Bereits lange vor dieser Zeit war John Simon Ritchie zu Simon John Beverley geworden. Bald, nachdem der Vater sich aus dem Staub gemacht hatte, war Anne dazu übergegangen, ihren Sohn Simon zu nennen. John hätte schließlich nach all dem, was vorgefallen war, nur allzu deutlich den Bezug auf John Ritchie erkennen lassen.

Ende des Jahres 1964 war Anne Chris Beverley begegnet und hatte sich Hals über Kopf in ihn verliebt. Chris kam aus einem völlig anderen sozialen Hintergrund als Anne oder ihre Familie. Seinen Lebensstil konnte man wohl als <eine Stufe höher> bezeichnen.

Anne erzählte mir bei unserem zweiten Treffen, dass die Tatsache, ihn getroffen zu haben, wie ein Sechser im Lotto gewesen war.

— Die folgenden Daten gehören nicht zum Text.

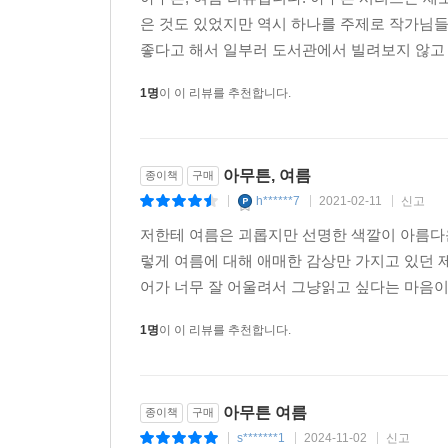
아무튼, 여름 리뷰입니다. 아무튼 시리즈는 새로
은 것도 있었지만 역시 하나를 주제로 작가님들
좋다고 해서 일부러 도서관에서 빌려보지 않고 여
1명
이 이 리뷰를 추천합니다.
아무튼, 여름
종이책
구매
h******7
2021-02-11
신고
|
|
|
저한테 여름은 괴롭지만 선명한 색깔이 아름다운
렇게 여름에 대해 애매한 감상만 가지고 있던 제
어가 너무 잘 어울려서 그냥읽고 싶다는 마음이 
1명
이 이 리뷰를 추천합니다.
아무튼 여름
종이책
구매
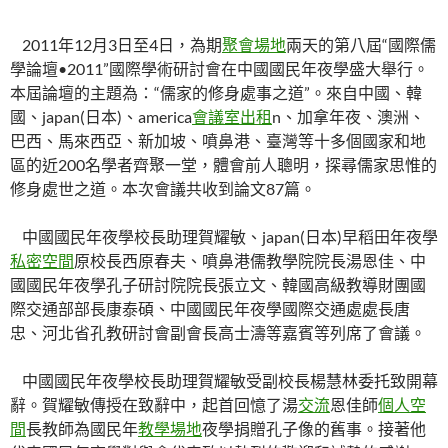
2011年12月3日至4日，為期
聚會場地
兩天的第八屆“國際儒
學論壇•2011”國際學術研討會在中國國民年夜學盛大舉行。
本屆論壇的主題為：“儒家的修身處事之道”。來自中國、韓
國、japan(日本)、america
會議室出租
n、加拿年夜、澳洲、
巴西、馬來西亞、新加坡、噴鼻港、臺灣等十多個國家和地
區的近200名學者齊聚一堂，體會前人聰明，探尋儒家思惟的
修身處世之道。本次會議共收到論文87篇。
中國國民年夜學校長助理賀耀敏、japan(日本)早稻田年夜學
私密空間
原校長西原春夫、噴鼻港儒教學院院長湯恩佳、中
國國民年夜學孔子研討院院長張立文、韓國高級教導財團國
際交通部部長康泰碩、中國國民年夜學國際交通處處長唐
忠、河北省孔教研討會副會長高士濤等嘉賓等列席了會議。
中國國民年夜學校長助理賀耀敏受副校長楊慧林委托致開幕
辭。賀耀敏傳授在致辭中，起首回憶了湯
交流
恩佳師
個人空
間
長教師為國民年
教學場地
夜學捐贈孔子像的舊事。接著他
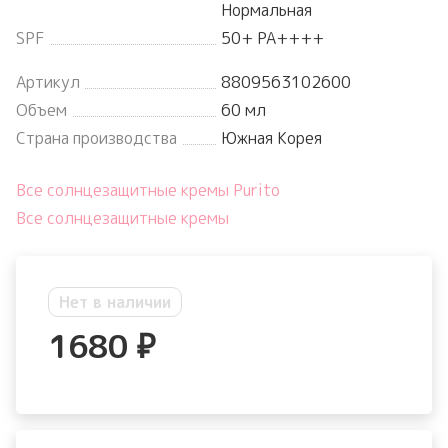
Нормальная
SPF
50+ PA++++
Артикул
8809563102600
Объем
60 мл
Страна производства
Южная Корея
Все солнцезащитные кремы Purito
Все солнцезащитные кремы
Нет в наличии
1680
₽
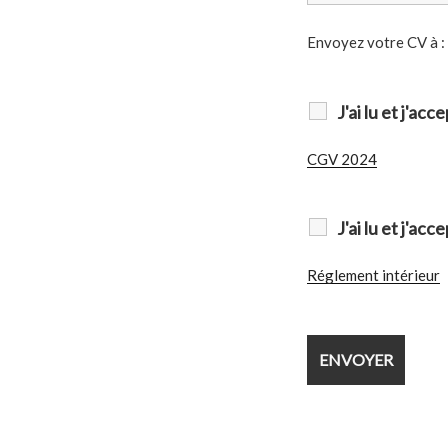
Envoyez votre CV à :
J'ai lu et j'ac
CGV 2024
J'ai lu et j'ac
Réglement intérieur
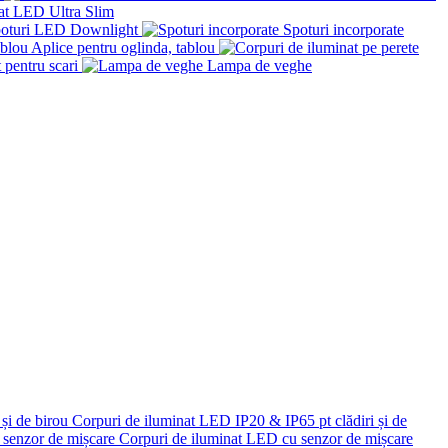
at LED Ultra Slim
Spoturi LED Downlight
Spoturi incorporate
Aplice pentru oglinda, tablou
 pentru scari
Lampa de veghe
Corpuri de iluminat LED IP20 & IP65 pt clădiri și de
Corpuri de iluminat LED cu senzor de mișcare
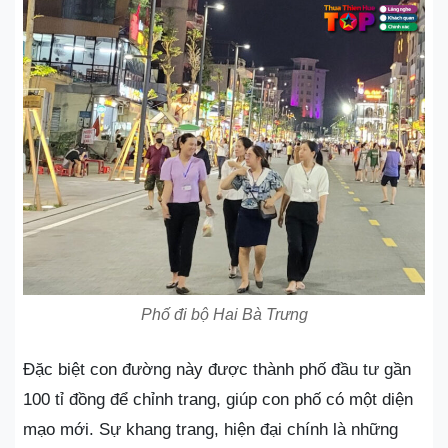
Phố đi bộ Hai Bà Trưng
Đặc biệt con đường này được thành phố đầu tư gần
100 tỉ đồng để chỉnh trang, giúp con phố có một diện
mạo mới. Sự khang trang, hiện đại chính là những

Bowie-Boy und <Wild Thing>

Nach wildem Umwerben heirateten sie im Februar 1965. Doch bevor Chris es schaffte, den ganzen Papierkram zu bewältigen, der für Simons Adoption notwendig gewesen wäre, starb er völlig unerwartet noch im August desselben Jahres. Sein Verlust setzte Anne weitaus mehr zu, als es nach außen hin zu erkennen war. Für die Öffentlichkeit spielte sie die Harte, biss die Zähne zusammen und kämpfte weiter, die Realität jedoch sah ganz anders aus. Nachts ging sie an Chris’ Grab, nur um mit ihm zu reden, bei ihm zu sein und sich bewusst zu machen, dass sein Tod Wirklichkeit war. Immer wieder redete sie sich ein, dass Tragödien nicht länger Teil ihres Lebens sein würden — und mit diesem Bewusstsein konnte sie weiterkämpfen, weiterleben …

In dieser Zeit wurde Simon von seiner bisherigen Schule genommen und konnte dank einer Nanny, die alte Dame, die auch für Chris Beverley gesorgt hatte, und der finanziellen Unterstützung von Chris’ Eltern fortan eine private Schule besuchen. Bereits am ersten Tag seines Aufenthalts dort stieß er die anderen vor den Kopf, indem er behauptete, er glaube nicht an Gott. Er war kein widerspenstiges Kind, aber es gefiel ihm zu zeigen, dass er Leute schockieren konnte. Wohlgemerkt, dasselbe Kind, von dem seine Nanny später berichtete, dass ihn nichts glücklicher machte, als stundenlang dazusitzen und mit Action Man Kämpfe auszutragen.

Zu gegebener Zeit würde Sid selbst zu einer Actionfigur werden.

In dieser Phase wurde das Leben etwas geordneter. Anne kaufte ihrem Sohn ein Fahrrad auf Raten, das nicht nur für die Schule nützlich war, sondern den beiden auch erlaubte, Radtouren am Wochenende zu machen. Obwohl er kein Intellektueller in der Schule war, zeigte Simon eine große Aufgeschlossenheit gegenüber Geschichte.